Idaho Public Utilities Commission

Case No. IPC-E-08-22, Order No. 30900

September 17, 2009

Contact: Gene Fadness (208) 334-0339, 890-2712


Oral arguments, technical hearing set in contested case


The Idaho Public Utilities Commission has scheduled oral arguments and a technical hearing in an Idaho Power Co. request to increase and update charges assessed new customers and developers for line installations and service attachments.


After an order was issued granting the changes, the Building Contractors Association of Southwestern Idaho challenged one portion of the order and the Ada County Highway District, the Association of Canyon County Highway Districts and the City of Nampa challenged another section.


In an order issued last month, the commission granted reconsideration on some of the contested issues.

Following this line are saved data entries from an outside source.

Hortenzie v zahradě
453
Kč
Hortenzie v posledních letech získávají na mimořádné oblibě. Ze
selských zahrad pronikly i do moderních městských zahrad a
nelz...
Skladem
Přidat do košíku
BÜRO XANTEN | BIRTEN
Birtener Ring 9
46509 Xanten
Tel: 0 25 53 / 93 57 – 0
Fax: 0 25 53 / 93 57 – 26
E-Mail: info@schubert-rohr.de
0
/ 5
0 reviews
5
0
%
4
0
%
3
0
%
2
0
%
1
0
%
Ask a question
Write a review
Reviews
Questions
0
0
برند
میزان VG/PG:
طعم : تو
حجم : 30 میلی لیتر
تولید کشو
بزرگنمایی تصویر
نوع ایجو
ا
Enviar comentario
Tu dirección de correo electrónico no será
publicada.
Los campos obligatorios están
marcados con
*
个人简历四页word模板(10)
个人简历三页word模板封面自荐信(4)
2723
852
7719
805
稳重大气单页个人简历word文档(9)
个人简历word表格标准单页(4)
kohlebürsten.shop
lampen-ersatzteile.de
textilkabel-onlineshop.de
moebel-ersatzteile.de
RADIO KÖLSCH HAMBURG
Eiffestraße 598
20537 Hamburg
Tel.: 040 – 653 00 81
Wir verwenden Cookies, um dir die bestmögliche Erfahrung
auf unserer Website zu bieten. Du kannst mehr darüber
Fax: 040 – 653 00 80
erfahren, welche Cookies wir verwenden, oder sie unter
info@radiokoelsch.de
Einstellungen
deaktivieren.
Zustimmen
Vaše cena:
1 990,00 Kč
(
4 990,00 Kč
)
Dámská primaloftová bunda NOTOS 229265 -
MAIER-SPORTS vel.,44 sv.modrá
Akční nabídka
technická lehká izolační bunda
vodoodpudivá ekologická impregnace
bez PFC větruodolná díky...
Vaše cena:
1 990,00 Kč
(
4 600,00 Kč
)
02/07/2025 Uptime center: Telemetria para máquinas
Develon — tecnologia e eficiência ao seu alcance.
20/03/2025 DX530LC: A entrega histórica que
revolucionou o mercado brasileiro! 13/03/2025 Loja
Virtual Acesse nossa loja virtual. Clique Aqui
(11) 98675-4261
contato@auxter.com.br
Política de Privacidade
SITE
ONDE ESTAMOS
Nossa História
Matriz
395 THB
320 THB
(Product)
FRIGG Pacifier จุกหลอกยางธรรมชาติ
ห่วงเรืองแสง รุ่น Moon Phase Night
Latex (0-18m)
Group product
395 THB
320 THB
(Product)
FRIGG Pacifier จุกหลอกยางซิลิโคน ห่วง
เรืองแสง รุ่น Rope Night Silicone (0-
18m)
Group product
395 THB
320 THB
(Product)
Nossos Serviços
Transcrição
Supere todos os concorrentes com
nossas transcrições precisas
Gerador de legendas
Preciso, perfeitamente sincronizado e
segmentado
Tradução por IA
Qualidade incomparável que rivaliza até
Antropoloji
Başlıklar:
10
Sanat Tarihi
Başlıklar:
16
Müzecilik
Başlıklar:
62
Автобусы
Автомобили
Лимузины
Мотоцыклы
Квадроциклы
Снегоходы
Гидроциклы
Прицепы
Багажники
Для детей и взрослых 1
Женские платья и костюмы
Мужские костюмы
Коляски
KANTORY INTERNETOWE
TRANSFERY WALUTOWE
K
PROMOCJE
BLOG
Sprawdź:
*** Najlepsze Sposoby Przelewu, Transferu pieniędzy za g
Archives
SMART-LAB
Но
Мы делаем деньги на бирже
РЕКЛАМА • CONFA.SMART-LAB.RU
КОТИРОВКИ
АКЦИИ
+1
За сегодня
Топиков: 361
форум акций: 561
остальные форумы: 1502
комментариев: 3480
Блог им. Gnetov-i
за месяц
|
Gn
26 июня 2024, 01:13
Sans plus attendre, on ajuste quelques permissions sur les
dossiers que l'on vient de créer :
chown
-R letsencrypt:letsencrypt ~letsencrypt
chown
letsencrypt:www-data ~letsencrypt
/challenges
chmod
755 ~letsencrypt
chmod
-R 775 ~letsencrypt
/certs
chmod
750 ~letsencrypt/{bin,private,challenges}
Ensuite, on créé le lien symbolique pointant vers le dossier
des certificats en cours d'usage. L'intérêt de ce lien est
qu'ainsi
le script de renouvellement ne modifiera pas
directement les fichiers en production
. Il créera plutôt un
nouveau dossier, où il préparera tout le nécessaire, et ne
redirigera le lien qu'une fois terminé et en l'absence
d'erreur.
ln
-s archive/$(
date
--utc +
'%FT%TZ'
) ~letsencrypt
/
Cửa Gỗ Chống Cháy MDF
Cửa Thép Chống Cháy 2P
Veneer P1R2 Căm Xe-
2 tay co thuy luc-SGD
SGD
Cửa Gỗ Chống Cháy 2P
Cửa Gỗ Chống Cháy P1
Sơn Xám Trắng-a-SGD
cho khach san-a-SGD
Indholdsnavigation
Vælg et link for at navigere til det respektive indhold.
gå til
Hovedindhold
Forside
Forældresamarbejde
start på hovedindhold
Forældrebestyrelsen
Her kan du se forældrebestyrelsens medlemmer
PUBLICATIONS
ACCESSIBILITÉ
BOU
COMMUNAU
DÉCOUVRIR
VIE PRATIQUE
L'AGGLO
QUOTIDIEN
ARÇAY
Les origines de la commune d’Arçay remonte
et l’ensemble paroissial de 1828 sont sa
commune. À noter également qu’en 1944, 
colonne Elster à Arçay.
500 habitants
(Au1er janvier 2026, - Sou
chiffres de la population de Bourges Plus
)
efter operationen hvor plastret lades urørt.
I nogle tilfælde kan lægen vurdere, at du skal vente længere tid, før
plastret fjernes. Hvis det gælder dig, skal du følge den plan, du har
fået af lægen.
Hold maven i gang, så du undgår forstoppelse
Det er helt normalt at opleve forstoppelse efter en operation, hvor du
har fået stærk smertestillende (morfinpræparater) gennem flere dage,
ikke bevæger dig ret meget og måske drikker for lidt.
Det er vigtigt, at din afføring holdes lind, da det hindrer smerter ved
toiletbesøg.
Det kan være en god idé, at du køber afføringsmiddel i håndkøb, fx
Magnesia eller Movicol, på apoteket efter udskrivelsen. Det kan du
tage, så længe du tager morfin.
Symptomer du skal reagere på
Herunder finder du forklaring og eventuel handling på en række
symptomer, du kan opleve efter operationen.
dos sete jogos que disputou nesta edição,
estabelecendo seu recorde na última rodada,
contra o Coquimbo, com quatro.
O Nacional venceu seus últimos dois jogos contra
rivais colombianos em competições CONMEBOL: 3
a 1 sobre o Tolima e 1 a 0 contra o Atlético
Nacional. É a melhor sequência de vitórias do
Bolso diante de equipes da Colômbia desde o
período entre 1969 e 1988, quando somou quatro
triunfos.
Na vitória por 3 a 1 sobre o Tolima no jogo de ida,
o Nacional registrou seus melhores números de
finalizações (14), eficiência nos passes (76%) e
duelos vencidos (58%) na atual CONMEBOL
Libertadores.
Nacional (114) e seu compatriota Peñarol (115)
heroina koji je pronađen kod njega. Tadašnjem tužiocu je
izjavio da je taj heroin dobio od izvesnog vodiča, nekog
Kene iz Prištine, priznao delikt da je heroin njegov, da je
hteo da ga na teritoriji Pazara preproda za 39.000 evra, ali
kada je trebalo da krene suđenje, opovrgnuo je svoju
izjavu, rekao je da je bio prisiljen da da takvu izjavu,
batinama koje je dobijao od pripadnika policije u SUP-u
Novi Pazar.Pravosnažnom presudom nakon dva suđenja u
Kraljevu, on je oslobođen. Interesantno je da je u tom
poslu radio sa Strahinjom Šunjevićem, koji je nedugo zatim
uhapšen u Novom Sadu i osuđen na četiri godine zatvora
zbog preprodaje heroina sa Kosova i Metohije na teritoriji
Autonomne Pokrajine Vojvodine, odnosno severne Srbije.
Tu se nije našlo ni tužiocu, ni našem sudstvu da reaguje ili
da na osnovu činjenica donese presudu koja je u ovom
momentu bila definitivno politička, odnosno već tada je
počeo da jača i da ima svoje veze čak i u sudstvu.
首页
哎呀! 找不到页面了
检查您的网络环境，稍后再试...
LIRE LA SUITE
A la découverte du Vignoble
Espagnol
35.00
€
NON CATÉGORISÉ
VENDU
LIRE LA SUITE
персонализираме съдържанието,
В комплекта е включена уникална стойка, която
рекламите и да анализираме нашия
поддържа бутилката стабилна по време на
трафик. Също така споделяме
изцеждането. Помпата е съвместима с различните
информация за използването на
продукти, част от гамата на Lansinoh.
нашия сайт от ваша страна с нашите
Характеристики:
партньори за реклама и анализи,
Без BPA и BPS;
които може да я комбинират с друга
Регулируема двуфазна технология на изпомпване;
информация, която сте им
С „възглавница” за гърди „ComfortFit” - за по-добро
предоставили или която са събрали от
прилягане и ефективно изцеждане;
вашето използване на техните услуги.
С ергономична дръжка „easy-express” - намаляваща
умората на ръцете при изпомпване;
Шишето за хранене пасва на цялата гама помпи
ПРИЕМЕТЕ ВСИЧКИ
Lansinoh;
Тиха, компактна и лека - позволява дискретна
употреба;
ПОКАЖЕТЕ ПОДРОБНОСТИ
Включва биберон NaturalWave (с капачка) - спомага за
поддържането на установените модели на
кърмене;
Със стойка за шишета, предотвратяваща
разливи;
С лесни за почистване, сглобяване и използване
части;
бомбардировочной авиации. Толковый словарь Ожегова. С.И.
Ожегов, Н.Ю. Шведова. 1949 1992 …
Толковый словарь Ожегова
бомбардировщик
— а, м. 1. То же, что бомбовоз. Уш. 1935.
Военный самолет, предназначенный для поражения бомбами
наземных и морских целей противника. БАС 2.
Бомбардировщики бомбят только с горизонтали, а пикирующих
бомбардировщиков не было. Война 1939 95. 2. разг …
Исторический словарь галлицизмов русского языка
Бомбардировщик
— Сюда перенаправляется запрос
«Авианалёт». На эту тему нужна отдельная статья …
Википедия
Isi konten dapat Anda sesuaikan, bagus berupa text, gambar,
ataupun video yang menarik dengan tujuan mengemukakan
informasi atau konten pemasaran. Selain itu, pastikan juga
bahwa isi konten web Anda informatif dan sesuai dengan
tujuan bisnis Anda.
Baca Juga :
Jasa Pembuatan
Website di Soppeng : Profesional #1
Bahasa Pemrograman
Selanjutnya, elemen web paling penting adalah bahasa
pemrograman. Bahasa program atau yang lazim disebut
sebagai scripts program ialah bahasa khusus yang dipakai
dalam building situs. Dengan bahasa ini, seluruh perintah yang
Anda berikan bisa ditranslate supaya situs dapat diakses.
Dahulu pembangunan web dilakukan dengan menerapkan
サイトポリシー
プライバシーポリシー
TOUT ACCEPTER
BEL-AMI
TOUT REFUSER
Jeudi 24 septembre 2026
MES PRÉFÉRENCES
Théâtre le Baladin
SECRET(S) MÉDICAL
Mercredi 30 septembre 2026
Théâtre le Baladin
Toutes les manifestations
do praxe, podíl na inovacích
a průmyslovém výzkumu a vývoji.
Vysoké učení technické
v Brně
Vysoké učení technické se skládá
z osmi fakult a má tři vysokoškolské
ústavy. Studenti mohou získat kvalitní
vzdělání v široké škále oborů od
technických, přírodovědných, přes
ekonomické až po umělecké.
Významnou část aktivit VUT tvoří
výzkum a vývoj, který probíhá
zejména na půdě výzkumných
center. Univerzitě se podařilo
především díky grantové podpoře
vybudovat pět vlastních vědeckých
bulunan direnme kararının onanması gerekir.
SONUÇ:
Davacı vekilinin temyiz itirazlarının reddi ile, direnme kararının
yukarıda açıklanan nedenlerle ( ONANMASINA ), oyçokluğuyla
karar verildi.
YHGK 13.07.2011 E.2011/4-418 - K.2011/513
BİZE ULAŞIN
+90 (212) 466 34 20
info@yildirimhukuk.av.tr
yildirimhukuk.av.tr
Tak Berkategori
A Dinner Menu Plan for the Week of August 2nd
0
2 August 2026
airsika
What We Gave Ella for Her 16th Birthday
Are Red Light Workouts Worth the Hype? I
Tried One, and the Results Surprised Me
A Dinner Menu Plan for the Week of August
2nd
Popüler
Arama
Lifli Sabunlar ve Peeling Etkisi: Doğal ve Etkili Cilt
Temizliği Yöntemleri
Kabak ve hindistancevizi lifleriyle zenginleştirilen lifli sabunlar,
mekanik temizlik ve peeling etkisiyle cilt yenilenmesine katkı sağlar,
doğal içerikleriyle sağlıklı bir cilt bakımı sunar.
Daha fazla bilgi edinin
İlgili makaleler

An oral argument regarding the issues contested by the highway districts has been set for Tuesday, Oct. 13, at 1 p.m. in the commission hearing room, 472 W. Washington St. in Boise.


A technical hearing on the issues contested by the building contractors has been scheduled for Tuesday, Oct. 20, at 9 a.m. in the commission hearing room.


The changes increase line installation charges and remove some refunds developers are now receiving. “We are asking the IPUC to accept these changes to the tariff to shift a greater portion of the cost of new construction for services from our existing retail customers to those developers and new customers requesting the construction,” said Ric Gale, Idaho Power’s vice president of regulatory affairs, at the time the company made its application.


Highway districts’ objection


The highway districts and the City of Nampa are opposing a new section of the tariff, which addresses who is responsible for the costs of utility line relocation.


When utility line relocation is requested by local or state government for transportation or other public improvements, Idaho Power and its customers pay for the relocation. Idaho Power has no issue paying for utility relocations for public benefit, but objects to having its customers pay for what it deems to be private or third-party benefit. “Idaho Power customers in Pocatello do not benefit from roadway improvements for a new shopping center in Nampa, but they currently pay for relocation costs in excess of the public benefit in their rates,” Idaho Power states.


New language in the tariff, called Section 10, would give Idaho Power an opportunity to seek reimbursement for utility relocation requested by third party beneficiaries for private development.


The highway districts and the City of Nampa claim they have “exclusive authority and jurisdiction” over public rights-of-way, including the exclusive power to determine who pays for utility relocation. Further, they claim the order’s definitions of “local improvement districts” and “third party beneficiary” are overly broad and vague.


Idaho Power claims the highway districts’ authority to require relocation does not give the districts sole discretion to decide if the utility will receive any subsequent reimbursement from third parties that benefit from the relocation. The commission does have authority, Idaho Power argues, to regulate how utilities will recover the expense of facility relocation in rates, including the ability to require beneficiaries of relocation to contribute to the cost. “Such contributions benefit the rate paying public by reducing upward pressure on rates,” Idaho Power said.


Given the complexity of the constitutional and jurisdictional arguments posed by the districts and Idaho Power’s acknowledgement that some terms should be clarified, the commission granted reconsideration and will hear oral arguments on the disputed language in Section 10.



Building contractors’ objection


In its July order, the commission ruled that, effective Nov. 1, developers of subdivisions and multiple-occupancy projects will receive from Idaho Power a $1,780 allowance for each single-phase transformer installed within a new development and a $3,803 allowance for each three-phase transformer. The same allowance is provided for each single-phase and each three-phase service customer outside a subdivision. Developers will be responsible for any costs above the allowance.


The increased allowance was adopted in place of an $800 per lot refund developers now get as customers move on to the lots and begin receiving electric service. However, developers can still get “vested interest refunds” for additional line installations inside a subdivision that were not part of the initial line installation.


The building contractors maintain the allowance “approves an inherently discriminatory rate structure” by imposing unequal charges for new customers receiving the same level of service as existing customers. They allege that the disparity between the allowance provided to customers outside of subdivisions ($1,780 and $3,803 per customer) and those inside subdivisions ($1,780 and $3,803 per transformer) is unfair.